Beperkingen op het gebruik van ODBC-gegevensbronnen
•U kunt het schema van gegevensbronnen niet wijzigen. U kunt echter wel
extra velden toevoegen om berekeningen en resumébewerkingen uit te voeren met de gegevens uit ODBC-tabellen.
•Velden van ODBC-gegevensbronnen kunnen worden gebruikt in
invoerlijsten, maar character large objects (CLOB's) zoals lange tekstreeksen worden niet ondersteund.
•Voor invoerlijsten met ODBC-gegevens worden het privilege
Geen toegang en het eigen privilege
Beperkt niet ondersteund. Om te voorkomen dat een gebruiker ODBC-gegevens ziet in een invoerlijst, moet u beveiliging op rijniveau afdwingen in de externe SQL-database. Raadpleeg
Privileges voor invoerlijsten bewerken.
•Het gegevenstype SQL Server-tijdstempel wordt niet ondersteund.
•Binary large objects (BLOB's) zoals afbeeldingen en geluiden worden niet ondersteund.
•Wanneer u werkt met externe tabellen op het tabblad
Velden van het dialoogvenster Database beheren, worden de volgende veldopties niet ondersteund. Zie
Opties instellen voor velden voor informatie over veldopties.
•Op het tabblad
Automatisch invoeren kunt u automatisch volgnummers laten invoeren wanneer u records maakt, maar niet wanneer u records vastlegt. (De externe database bepaalt hoe records worden vastgelegd.) Wanneer een
opzoekdefinitie gericht is op gerelateerde gegevens in een ODBC-gegevensbron, zijn
Eerstlagere waarde kopiëren en
Eersthogere waarde kopiëren uitgeschakeld.
•Op het tabblad Bevestiging zijn Unieke waarde en Bestaande waarde uitgeschakeld. Het Maximumaantal tekens dat in een veld is toegestaan, wordt bepaald door de externe gegevensbron.

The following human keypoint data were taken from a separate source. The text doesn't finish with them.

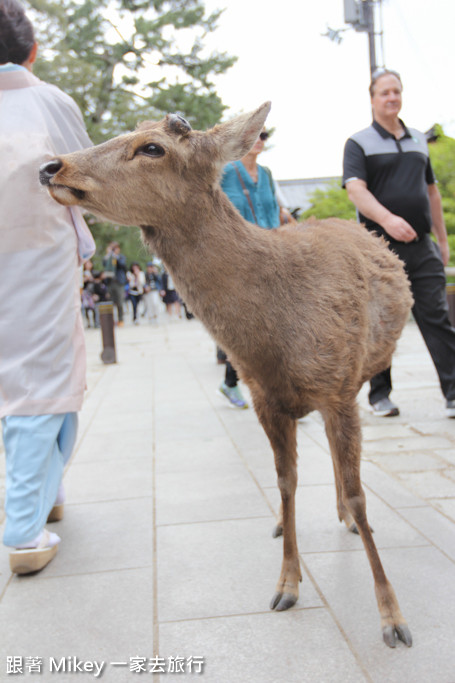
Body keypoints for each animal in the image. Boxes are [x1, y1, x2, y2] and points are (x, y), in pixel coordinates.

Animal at [41, 100, 416, 648]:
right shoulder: (265, 399)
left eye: (152, 147)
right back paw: (291, 525)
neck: (273, 343)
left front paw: (393, 619)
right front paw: (286, 585)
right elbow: (285, 482)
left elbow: (358, 494)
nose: (51, 165)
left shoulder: (339, 388)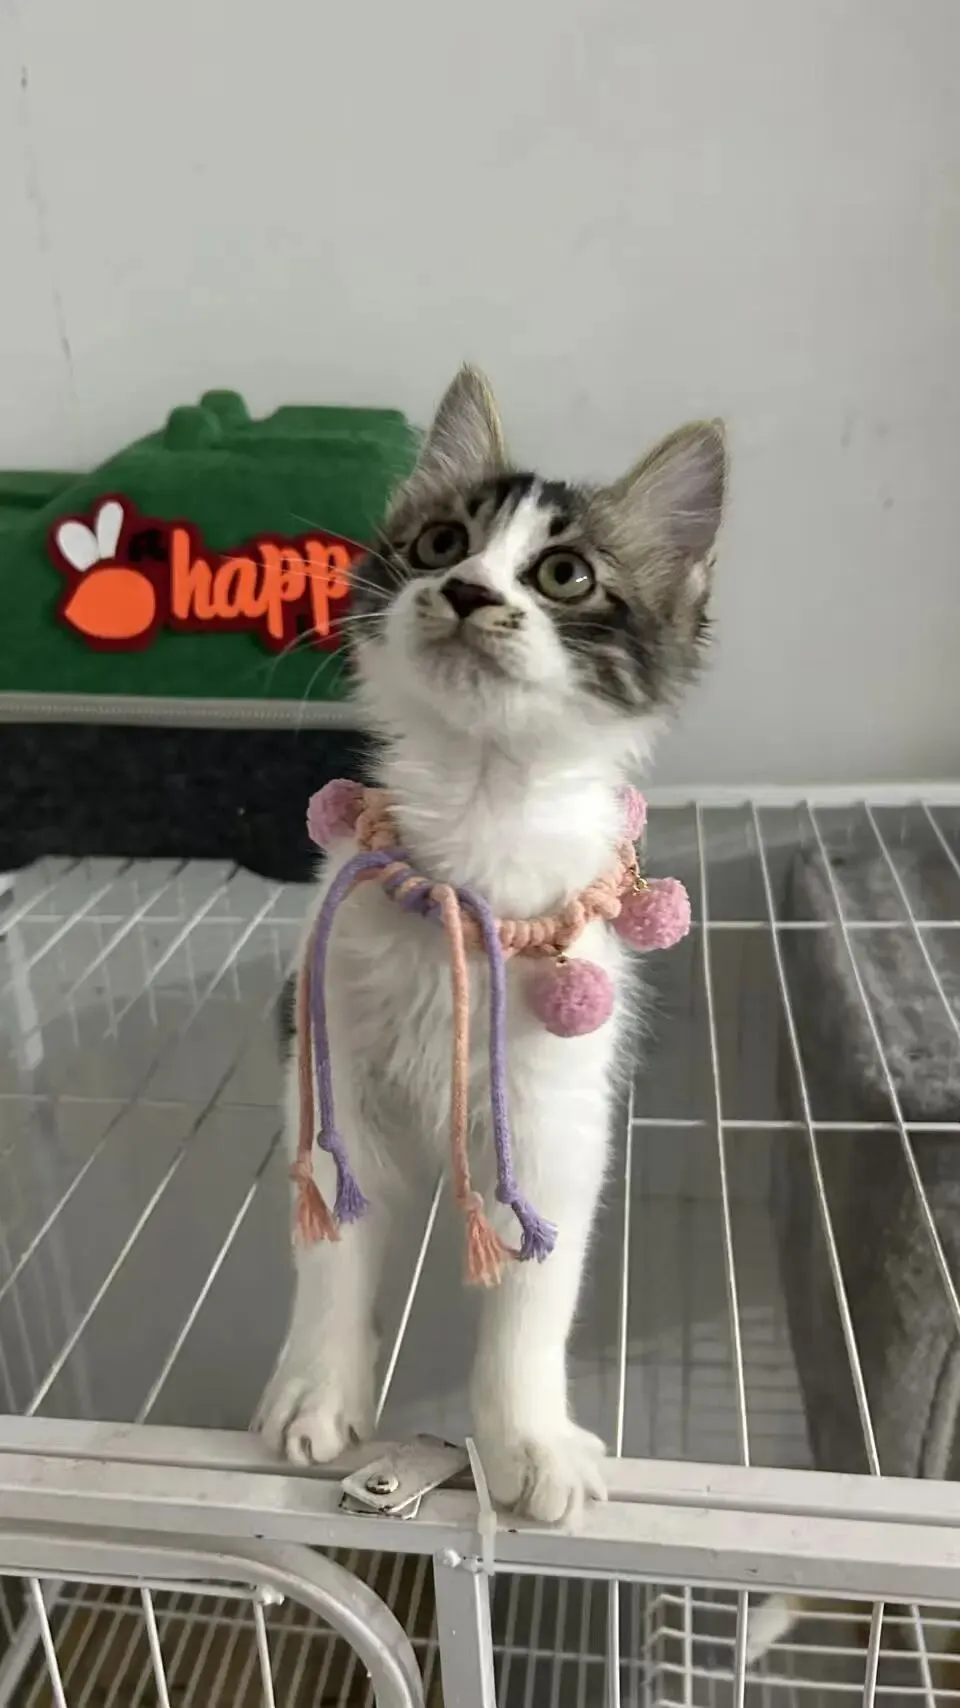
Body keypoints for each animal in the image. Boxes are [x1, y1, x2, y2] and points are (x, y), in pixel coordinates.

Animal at [255, 366, 726, 1524]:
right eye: (439, 543)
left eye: (565, 573)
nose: (467, 591)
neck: (479, 814)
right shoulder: (331, 1069)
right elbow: (331, 1246)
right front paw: (316, 1388)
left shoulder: (555, 1119)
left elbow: (533, 1296)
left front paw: (528, 1443)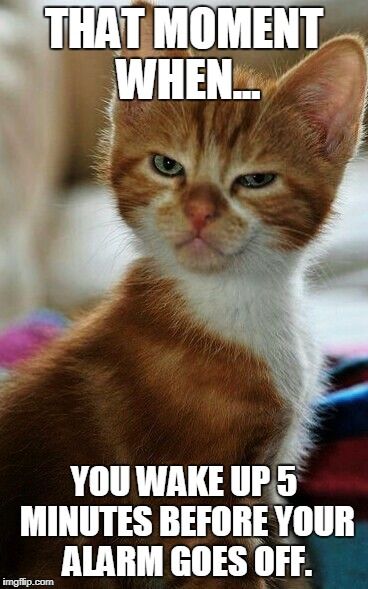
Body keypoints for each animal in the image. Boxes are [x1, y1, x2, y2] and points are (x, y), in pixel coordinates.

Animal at [0, 4, 368, 588]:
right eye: (167, 166)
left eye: (256, 180)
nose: (198, 211)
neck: (236, 300)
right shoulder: (193, 507)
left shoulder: (267, 486)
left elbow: (284, 553)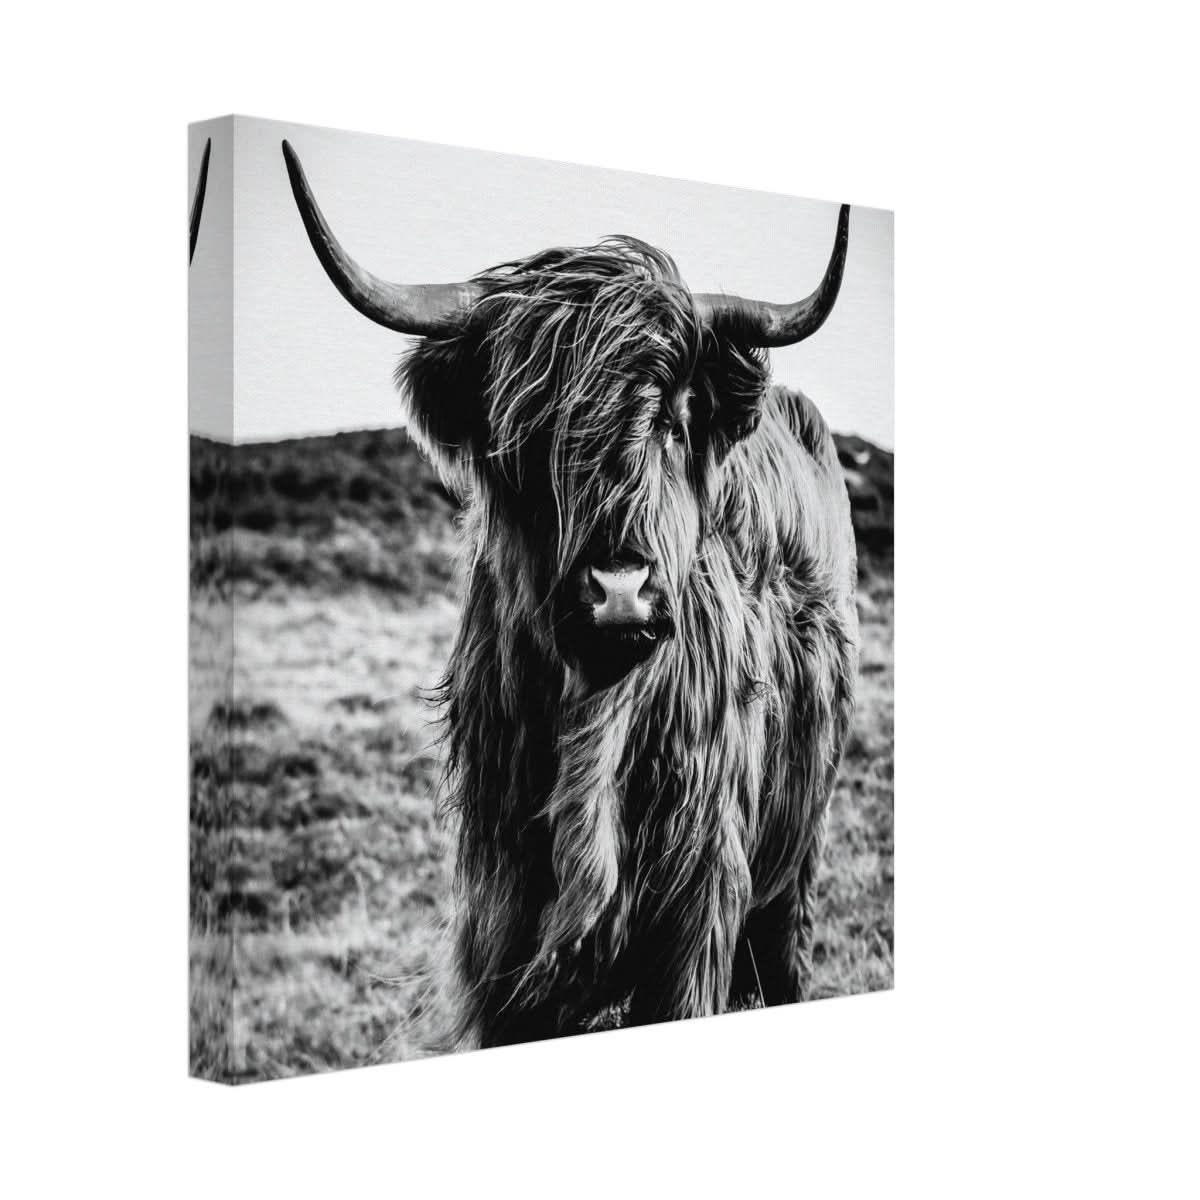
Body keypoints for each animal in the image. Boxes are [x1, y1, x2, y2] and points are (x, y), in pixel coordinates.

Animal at [282, 140, 859, 1047]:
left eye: (670, 418)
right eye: (527, 432)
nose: (619, 589)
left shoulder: (696, 911)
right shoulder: (502, 924)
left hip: (796, 857)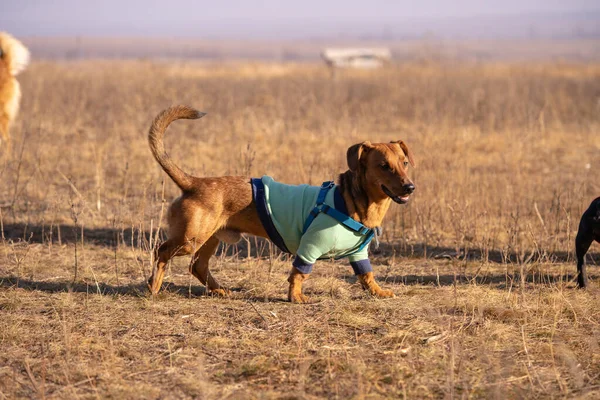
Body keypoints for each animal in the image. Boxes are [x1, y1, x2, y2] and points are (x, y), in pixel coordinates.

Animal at [148, 104, 414, 302]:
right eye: (383, 166)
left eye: (404, 163)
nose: (410, 187)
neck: (350, 201)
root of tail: (193, 182)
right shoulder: (309, 247)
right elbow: (299, 273)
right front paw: (295, 297)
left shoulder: (359, 254)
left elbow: (367, 274)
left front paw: (378, 292)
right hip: (190, 239)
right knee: (161, 251)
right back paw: (154, 286)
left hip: (210, 238)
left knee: (198, 266)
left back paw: (218, 290)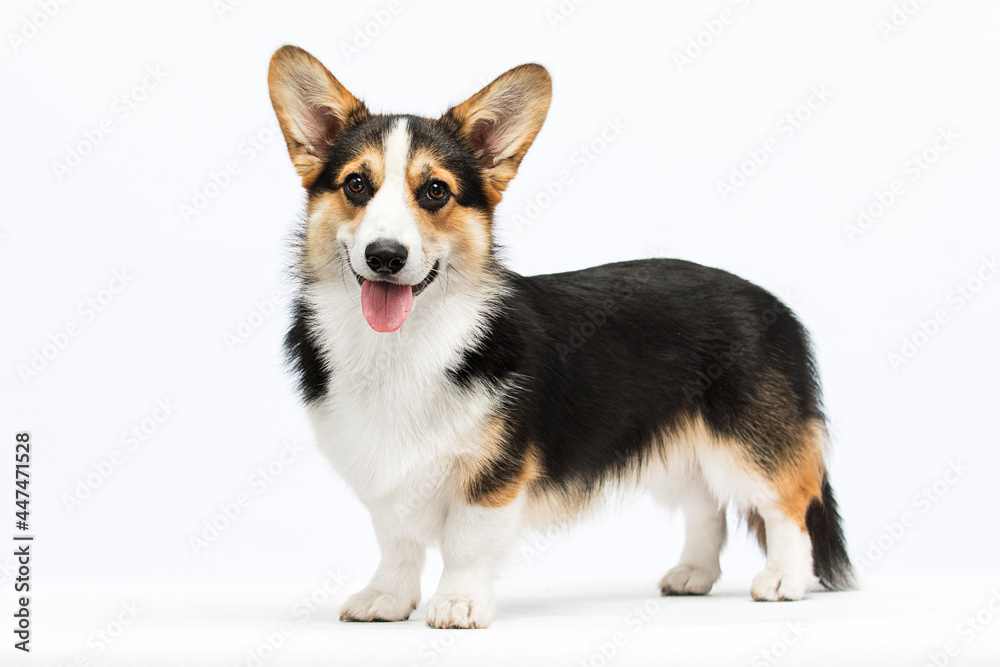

•Het tabblad Opslag is uitgeschakeld.
•FileMaker-bestanden die aan ODBC-gegevensbronnen worden gekoppeld, nemen geen relaties over die in de ODBC-gegevensbronnen zijn gemaakt.
Opmerkingen
•Wanneer FileMaker Server databases host die aan ODBC-gegevensbronnen gekoppeld zijn, hoeven FileMaker-clients geen DSN in te stellen om toegang te krijgen tot de externe gegevensbron. De DSN moet echter ingesteld zijn op de computer waarop FileMaker Server wordt uitgevoerd.
•FileMaker gebruikt geen SQL-set-semantiek op opvragen. FileMaker kan één opvraag uitvoeren voor elke gerelateerde tabel in een lay-out. Als u een bepaalde SQL join-werking wilt behouden of de resultaten wilt verkrijgen van SQL-predikaten zoals GROUP BY, maakt u weergaven. Daarna probeert u in FileMaker vanuit die weergaven toegang te krijgen tot die gegevens. (Weergaven worden soms “virtuele tabellen” genoemd.)
•Lange opvragen, pogingen om door de volledige externe ODBC-tabel te bladeren of het openen van een grote tabel kunnen prestaties verlagen.
•Microsoft SQL Server: standaard worden DATETIME-, DATETIME2- en SMALLDATETIME-gegevens uit ODBC-tabellen geïmporteerd als het veldtype Tijdstempel. U kunt het veldtype van een tijdstempelschaduwveld veranderen in Datum of Tijd, maar de gegevens moeten op een specifieke wijze worden gestructureerd. Als de geïmporteerde ODBC-tabel tijdstempelgegevens bevat en u het tijdstempelveld behandelt als een datumveld, moet het tijdgedeelte gelijk zijn aan 00:00 (of middernacht) voor alle records in de tabel. En wanneer u een ODBC-tabel importeert die tijdstempelgegevens bevat en u het tijdstempelveld behandelt als een tijdveld, moet het datumgedeelte gelijk zijn aan 01-01-1900 (of 1 januari 1900) voor alle records in de tabel.
Zoals bij elke ODBC-tabel kunnen de resultaten inconsistent zijn als het veld een primaire sleutel is en de waarden niet uniek zijn.